■ PROBLEM: Count the lines below that contain the string "FIBA" and reply with that number alone.

■ DATA SHOWN:
:::

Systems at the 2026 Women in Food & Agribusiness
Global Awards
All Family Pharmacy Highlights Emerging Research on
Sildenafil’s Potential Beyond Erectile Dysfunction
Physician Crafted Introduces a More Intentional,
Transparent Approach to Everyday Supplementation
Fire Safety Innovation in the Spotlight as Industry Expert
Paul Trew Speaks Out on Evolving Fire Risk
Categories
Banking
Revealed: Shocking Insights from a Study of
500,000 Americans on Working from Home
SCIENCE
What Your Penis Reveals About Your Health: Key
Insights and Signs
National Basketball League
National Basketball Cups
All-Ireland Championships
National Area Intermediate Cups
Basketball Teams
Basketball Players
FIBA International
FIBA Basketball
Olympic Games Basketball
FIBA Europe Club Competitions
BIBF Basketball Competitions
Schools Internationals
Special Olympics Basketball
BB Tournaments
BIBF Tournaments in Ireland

:::

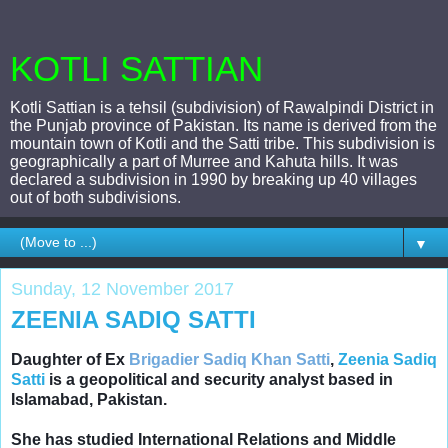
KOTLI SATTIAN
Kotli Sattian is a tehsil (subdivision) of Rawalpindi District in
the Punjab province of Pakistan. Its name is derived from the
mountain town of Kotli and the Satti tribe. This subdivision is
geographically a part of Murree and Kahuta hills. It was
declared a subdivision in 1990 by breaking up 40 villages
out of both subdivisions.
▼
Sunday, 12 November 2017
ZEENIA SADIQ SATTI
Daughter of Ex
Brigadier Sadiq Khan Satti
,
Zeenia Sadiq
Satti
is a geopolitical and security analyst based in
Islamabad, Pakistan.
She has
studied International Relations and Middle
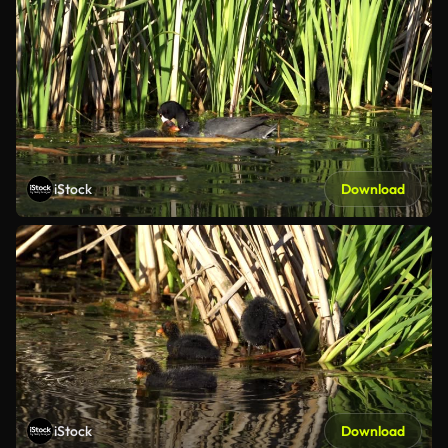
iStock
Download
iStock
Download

:::

■ RESPONSE AREA: 3